Task statement:
All of the entries below should be printed exactly; the pictures are to be left out.

Information shown:
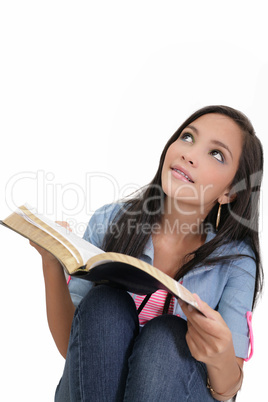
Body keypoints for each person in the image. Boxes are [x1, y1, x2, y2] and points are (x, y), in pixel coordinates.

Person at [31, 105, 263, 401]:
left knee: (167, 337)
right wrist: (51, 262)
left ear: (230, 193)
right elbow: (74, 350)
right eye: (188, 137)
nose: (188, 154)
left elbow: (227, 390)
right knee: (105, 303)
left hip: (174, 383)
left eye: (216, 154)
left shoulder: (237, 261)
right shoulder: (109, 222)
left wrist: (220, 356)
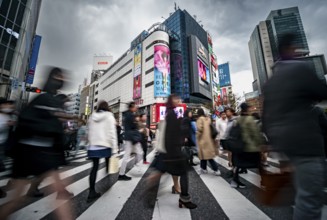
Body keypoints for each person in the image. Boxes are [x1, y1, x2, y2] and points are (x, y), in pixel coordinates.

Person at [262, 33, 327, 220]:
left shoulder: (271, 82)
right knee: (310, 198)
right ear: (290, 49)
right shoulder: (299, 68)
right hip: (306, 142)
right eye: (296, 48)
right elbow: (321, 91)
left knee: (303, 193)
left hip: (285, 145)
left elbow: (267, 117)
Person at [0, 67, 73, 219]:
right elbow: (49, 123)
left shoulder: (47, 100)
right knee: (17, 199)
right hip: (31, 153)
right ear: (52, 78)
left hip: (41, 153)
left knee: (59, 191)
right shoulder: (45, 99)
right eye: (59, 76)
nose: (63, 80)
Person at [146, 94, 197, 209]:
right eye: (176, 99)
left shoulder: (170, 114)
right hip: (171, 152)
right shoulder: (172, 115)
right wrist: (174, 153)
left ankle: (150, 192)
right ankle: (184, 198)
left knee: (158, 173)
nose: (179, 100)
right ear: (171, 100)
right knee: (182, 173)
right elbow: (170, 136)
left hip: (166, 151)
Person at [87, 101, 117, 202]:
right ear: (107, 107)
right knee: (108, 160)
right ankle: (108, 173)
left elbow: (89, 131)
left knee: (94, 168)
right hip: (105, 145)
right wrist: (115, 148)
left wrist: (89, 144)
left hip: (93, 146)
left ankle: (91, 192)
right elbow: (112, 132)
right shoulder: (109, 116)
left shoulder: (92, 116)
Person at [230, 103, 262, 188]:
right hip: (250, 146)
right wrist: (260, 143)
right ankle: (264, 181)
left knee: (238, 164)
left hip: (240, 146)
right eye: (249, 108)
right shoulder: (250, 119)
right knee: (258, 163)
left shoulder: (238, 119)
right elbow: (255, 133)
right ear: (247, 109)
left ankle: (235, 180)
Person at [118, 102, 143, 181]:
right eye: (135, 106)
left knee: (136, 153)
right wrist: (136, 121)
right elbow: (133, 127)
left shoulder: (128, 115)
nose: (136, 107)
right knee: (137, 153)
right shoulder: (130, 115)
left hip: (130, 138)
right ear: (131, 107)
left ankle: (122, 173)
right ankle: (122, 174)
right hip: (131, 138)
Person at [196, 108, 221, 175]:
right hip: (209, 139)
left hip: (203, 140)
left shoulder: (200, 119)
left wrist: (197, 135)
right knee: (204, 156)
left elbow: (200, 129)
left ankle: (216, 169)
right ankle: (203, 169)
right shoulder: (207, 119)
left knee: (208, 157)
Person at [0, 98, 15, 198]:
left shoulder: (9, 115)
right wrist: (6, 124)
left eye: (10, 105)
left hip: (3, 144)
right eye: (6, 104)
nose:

Response to this task:
Body keypoints for each person in the image. Boxes are [x1, y1, x2, y2] and points are (x, y), in pixel coordinates.

Person at [31, 105, 263, 401]:
left knee: (167, 337)
right wrist: (51, 262)
left ear: (230, 193)
right elbow: (74, 350)
right eye: (188, 137)
nose: (188, 154)
left elbow: (227, 390)
right knee: (105, 303)
left hip: (174, 383)
left eye: (216, 154)
left shoulder: (237, 261)
right shoulder: (109, 222)
left wrist: (220, 356)
Body keypoints for each person in the image. Boxes are [x1, y1, x2, y2] and points are (x, y), in pixel coordinates.

Person at [262, 33, 327, 220]:
left shoulder: (271, 82)
right knee: (310, 198)
right ear: (290, 49)
right shoulder: (299, 68)
right hip: (306, 142)
right eye: (296, 48)
right elbow: (321, 91)
left knee: (303, 193)
left hip: (285, 145)
left elbow: (267, 117)
Person at [0, 67, 73, 219]:
right elbow: (49, 123)
left shoulder: (47, 100)
right knee: (17, 199)
right hip: (31, 153)
right ear: (52, 78)
left hip: (41, 153)
left knee: (59, 191)
right shoulder: (45, 99)
right eye: (59, 76)
nose: (63, 80)
Person at [146, 94, 197, 209]:
right eye: (176, 99)
left shoulder: (170, 114)
right hip: (171, 152)
right shoulder: (172, 115)
right wrist: (174, 153)
left ankle: (150, 192)
right ankle: (184, 198)
left knee: (158, 173)
nose: (179, 100)
right ear: (171, 100)
right knee: (182, 173)
right elbow: (170, 136)
left hip: (166, 151)
Person at [87, 101, 117, 202]:
right ear: (107, 107)
right knee: (108, 160)
right ankle: (108, 173)
left elbow: (89, 131)
left knee: (94, 168)
right hip: (105, 145)
right wrist: (115, 148)
left wrist: (89, 144)
left hip: (93, 146)
left ankle: (91, 192)
right elbow: (112, 132)
right shoulder: (109, 116)
left shoulder: (92, 116)
Person at [230, 103, 262, 188]:
right hip: (250, 146)
right wrist: (260, 143)
right ankle: (264, 181)
left knee: (238, 164)
left hip: (240, 146)
right eye: (249, 108)
right shoulder: (250, 119)
right knee: (258, 163)
left shoulder: (238, 119)
right elbow: (255, 133)
right ear: (247, 109)
left ankle: (235, 180)
Person at [118, 102, 143, 181]:
right eye: (135, 106)
left knee: (136, 153)
right wrist: (136, 121)
right elbow: (133, 127)
left shoulder: (128, 115)
nose: (136, 107)
right knee: (137, 153)
right shoulder: (130, 115)
left hip: (130, 138)
right ear: (131, 107)
left ankle: (122, 173)
right ankle: (122, 174)
right hip: (131, 138)
Person at [196, 108, 221, 175]:
right hip: (209, 139)
left hip: (203, 140)
left shoulder: (200, 119)
left wrist: (197, 135)
right knee: (204, 156)
left elbow: (200, 129)
left ankle: (216, 169)
right ankle: (203, 169)
right shoulder: (207, 119)
left knee: (208, 157)
Person at [0, 98, 15, 198]:
left shoulder: (9, 115)
right wrist: (6, 124)
left eye: (10, 105)
left hip: (3, 144)
right eye: (6, 104)
nose:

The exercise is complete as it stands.